Officials with the Merrillville-based Arsh Group made a presentation Thursday at the Genesis Convention Center, where they presented their vision to about 25 local residents – many of whom had participated in sessions during the summer months in which they offered up their views on how to improve the city.
Thursday’s session offered up suggestions for the downtown business district around 5th Avenue and Broadway, along with the nearby neighborhoods of Horace Mann to the west and Emerson to the east.
Arsh Group principal owner Taghi Arshami said planners envision an entertainment district centering around the convention center, although stretching as far east as the U.S. Steel Yard ballpark where the Gary South Shore Railcats baseball team plays its games.
To the north, officials would like to see a transit district, while to the south they’d like to see the 21st Century Career Academy become an educational district for the city.
To bolster transportation passing through the area, planners suggested that traffic along 4th and 5th avenues be altered from the current paths of one-way headed west on 4th Avenue and east on 5th Avenue.
Arshami said both roads would become two-way, but truck traffic would be restricted to 4th Avenue, which would be widened to accommodate their loads.
Meanwhile, 5th Avenue would have bicycle lanes added, along with landscaping and improved sidewalks to create a more sympathetic environment for pedestrians in the downtown area, planners said.
The proposed improvements for downtown would also extend into the surrounding neighborhoods.
Arshami said planners think that Methodist Hospital on Grant Street ought to be the focal point of a medical campus neighborhood for Horace Mann, which the one-time school of that name could be integrated into. He also suggested the restoration of a water pond that once existed between the hospital and the high school.
While Emerson would become more of an industrial section, with limited residential construction. Arshami said all this talk would be part of a long-range plan to be implemented over a 10-year period.
Some thought was also given to other neighborhoods on the north end of Gary – such as the River Shore community from the South Shore line commuter rail tracks to the Grand Calumet River. Project Planner Jay Gianotti said planners would like to see construction of townhomes that play off the river’s presence, and also the extension of a bicycle path along the river that could someday stretch east to the Indiana Dunes.

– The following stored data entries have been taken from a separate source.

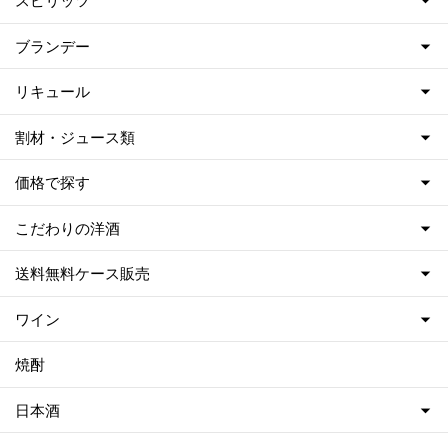
スピリッツ
ブランデー
リキュール
割材・ジュース類
価格で探す
こだわりの洋酒
送料無料ケース販売
ワイン
焼酎
日本酒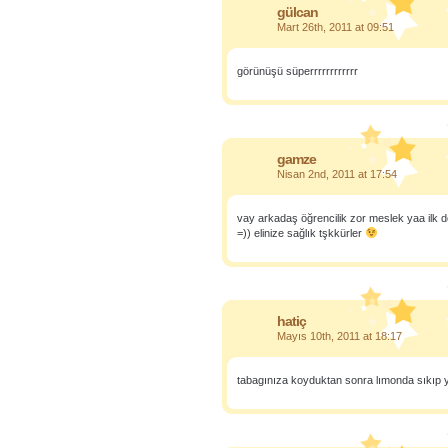
gülcan
Mart 26th, 2011 at 09:51
görünüşü süperrrrrrrrrrrr
gamze
Nisan 2nd, 2011 at 17:54
vay arkadaş öğrencilik zor meslek yaa ilk 
=)) elinize sağlık tşkkürler
hatiç
Mayıs 10th, 2011 at 18:17
tabagınıza koyduktan sonra lımonda sıkıp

Arlene Colvin, the city’s Community Development director, said city officials are pleased to have a plan to guide them in their future efforts to make Gary a more livable municipality.
But she said this year’s efforts to develop the plan will benefit more than the city’s north side – since she said the same procedure will be used to develop long-term plans for revitalization of neighborhoods in other parts of Gary.
“We’re attempting to develop neighborhood plans for other areas,” Colvin said. “We hope to implement the process through all communities of the city.”
Gregory Tejeda is a freelance reporter for the Post-Tribune.